Repeat every line in the items below, from the line with "затем стал тренировать" down to the line with "マンションのポストに直接投函されるフリーペーパーで", and leave the pictures out of your answer.

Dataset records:
◇ ◇ ◇ ◇
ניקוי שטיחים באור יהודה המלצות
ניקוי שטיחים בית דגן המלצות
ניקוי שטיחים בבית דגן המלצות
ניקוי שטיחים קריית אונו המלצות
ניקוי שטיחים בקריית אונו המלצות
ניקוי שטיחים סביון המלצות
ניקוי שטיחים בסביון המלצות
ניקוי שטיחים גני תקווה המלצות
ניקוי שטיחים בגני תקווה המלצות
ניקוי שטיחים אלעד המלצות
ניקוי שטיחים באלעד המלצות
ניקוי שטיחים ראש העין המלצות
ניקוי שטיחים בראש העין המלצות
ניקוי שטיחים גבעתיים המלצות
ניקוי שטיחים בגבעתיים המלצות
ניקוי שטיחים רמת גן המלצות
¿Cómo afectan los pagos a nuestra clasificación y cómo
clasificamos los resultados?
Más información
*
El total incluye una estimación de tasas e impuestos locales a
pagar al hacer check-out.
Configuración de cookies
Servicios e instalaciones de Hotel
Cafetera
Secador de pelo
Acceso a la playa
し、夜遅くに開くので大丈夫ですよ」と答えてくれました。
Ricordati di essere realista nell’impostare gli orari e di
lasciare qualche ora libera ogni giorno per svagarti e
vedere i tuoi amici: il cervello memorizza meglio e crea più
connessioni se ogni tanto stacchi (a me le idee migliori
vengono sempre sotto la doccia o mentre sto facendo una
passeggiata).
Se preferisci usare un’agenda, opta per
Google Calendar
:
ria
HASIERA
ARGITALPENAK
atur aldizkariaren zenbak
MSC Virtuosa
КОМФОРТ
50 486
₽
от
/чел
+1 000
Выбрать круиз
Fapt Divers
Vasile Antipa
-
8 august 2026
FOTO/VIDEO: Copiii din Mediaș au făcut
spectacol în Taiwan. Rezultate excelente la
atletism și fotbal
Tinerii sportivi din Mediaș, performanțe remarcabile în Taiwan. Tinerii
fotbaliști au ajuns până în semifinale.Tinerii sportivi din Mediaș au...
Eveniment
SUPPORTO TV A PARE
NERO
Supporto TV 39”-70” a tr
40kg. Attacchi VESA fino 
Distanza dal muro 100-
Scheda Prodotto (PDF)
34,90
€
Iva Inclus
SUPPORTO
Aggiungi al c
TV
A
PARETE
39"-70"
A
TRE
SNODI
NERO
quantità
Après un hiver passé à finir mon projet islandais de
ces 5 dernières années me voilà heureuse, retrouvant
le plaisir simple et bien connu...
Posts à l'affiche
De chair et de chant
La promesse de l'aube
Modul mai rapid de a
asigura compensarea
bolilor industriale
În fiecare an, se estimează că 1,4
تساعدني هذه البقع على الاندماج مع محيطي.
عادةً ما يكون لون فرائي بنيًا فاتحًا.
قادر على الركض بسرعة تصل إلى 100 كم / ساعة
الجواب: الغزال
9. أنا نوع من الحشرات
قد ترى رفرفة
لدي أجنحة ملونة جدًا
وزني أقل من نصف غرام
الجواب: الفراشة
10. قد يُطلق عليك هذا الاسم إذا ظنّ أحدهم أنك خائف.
◇ ◇ ◇ ◇
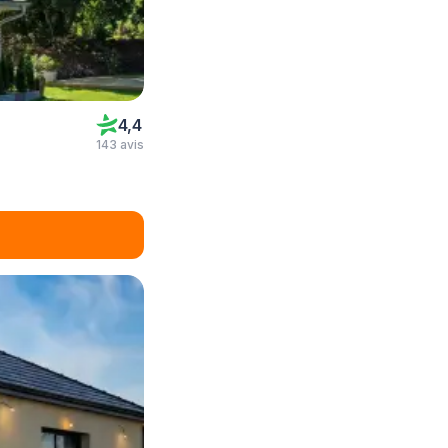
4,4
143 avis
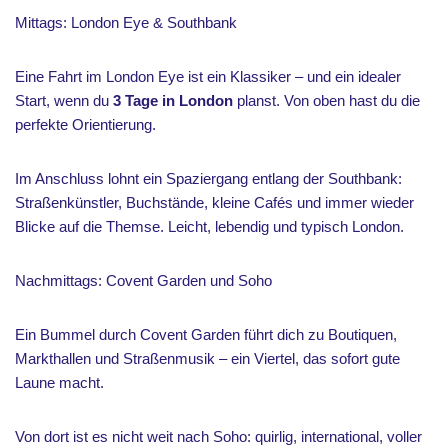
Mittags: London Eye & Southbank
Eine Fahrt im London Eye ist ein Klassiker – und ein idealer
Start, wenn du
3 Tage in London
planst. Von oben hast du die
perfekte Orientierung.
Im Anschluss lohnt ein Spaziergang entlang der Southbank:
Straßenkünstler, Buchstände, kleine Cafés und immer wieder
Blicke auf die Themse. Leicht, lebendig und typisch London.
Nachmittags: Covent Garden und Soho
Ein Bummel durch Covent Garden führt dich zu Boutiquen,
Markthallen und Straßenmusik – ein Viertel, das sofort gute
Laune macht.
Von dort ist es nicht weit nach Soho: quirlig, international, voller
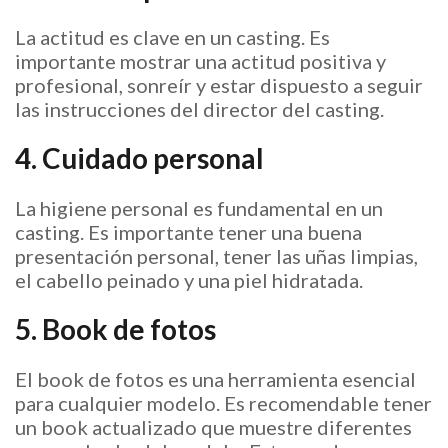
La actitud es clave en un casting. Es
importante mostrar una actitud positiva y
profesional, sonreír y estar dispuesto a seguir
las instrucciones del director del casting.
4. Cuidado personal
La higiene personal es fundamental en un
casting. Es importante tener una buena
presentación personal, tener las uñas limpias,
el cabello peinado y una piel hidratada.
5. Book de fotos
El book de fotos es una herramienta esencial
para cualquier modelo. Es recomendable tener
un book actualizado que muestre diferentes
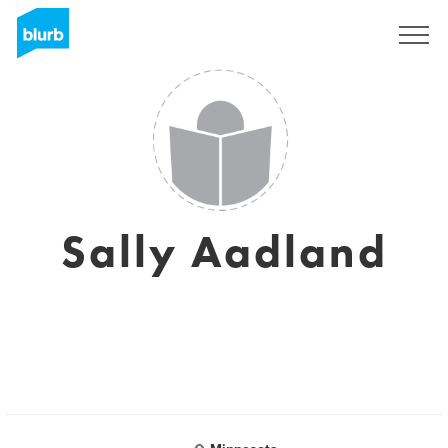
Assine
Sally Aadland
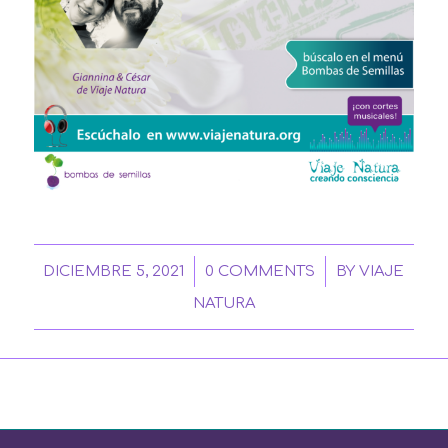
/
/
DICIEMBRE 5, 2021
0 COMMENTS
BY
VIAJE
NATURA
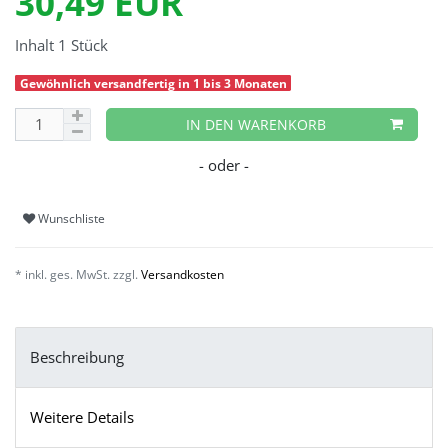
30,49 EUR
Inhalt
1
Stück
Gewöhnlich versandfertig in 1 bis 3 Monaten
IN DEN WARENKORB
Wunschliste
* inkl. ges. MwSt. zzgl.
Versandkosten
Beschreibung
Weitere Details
◇ ◇ ◇ ◇
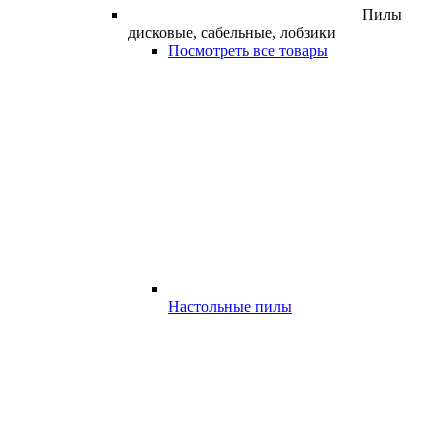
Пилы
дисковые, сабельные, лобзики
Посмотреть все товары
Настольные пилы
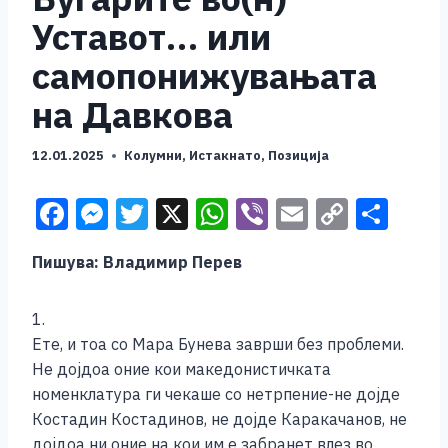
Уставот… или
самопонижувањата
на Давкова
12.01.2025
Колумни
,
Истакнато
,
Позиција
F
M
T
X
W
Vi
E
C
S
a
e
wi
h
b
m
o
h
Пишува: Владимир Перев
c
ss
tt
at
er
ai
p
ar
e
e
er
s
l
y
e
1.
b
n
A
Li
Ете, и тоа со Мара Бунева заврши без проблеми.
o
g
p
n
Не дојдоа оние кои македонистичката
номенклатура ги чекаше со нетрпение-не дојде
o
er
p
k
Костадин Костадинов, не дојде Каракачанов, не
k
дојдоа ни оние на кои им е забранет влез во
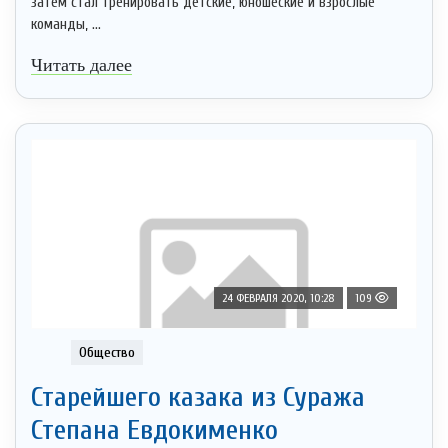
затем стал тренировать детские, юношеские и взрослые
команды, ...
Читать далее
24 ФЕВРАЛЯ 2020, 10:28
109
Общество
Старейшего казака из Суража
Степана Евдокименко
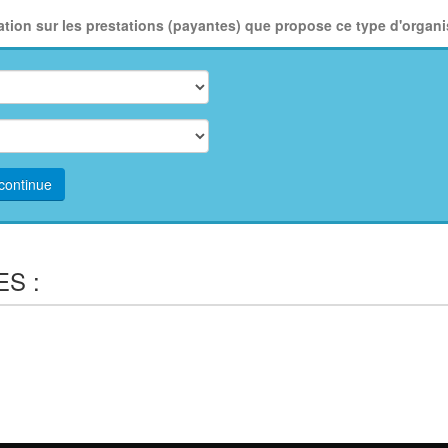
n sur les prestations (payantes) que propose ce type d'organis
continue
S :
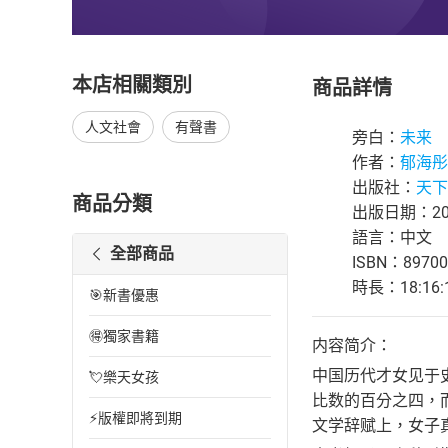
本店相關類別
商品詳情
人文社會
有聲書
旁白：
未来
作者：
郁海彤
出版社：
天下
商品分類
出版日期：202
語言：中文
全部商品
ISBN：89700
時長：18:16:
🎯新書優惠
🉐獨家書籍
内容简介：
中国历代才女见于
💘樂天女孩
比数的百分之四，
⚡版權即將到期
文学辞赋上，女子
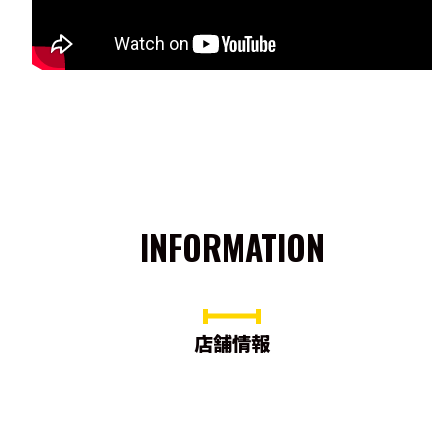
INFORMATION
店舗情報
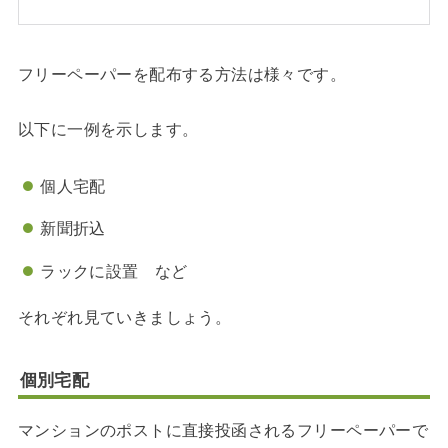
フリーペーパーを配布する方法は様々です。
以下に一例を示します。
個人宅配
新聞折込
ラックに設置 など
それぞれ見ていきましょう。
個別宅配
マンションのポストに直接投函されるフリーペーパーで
◇ ◇ ◇ ◇
Response to the task |
затем стал тренировать детские, юношеские и взрослые
команды, ...
Читать далее
24 ФЕВРАЛЯ 2020, 10:28
109
Общество
Старейшего казака из Суража
Степана Евдокименко
n sur les prestations (payantes) que propose ce type d'organis
continue
S :
本店相關類別
商品詳情
人文社會
有聲書
旁白：
未来
作者：
郁海彤
出版社：
天下
商品分類
出版日期：202
語言：中文
全部商品
ISBN：89700
時長：18:16:
🎯新書優惠
🉐獨家書籍
内容简介：
中国历代才女见于
💘樂天女孩
比数的百分之四，
⚡版權即將到期
文学辞赋上，女子
INFORMATION
店舗情報
フリーペーパーを配布する方法は様々です。
以下に一例を示します。
個人宅配
新聞折込
ラックに設置 など
それぞれ見ていきましょう。
個別宅配
マンションのポストに直接投函されるフリーペーパーで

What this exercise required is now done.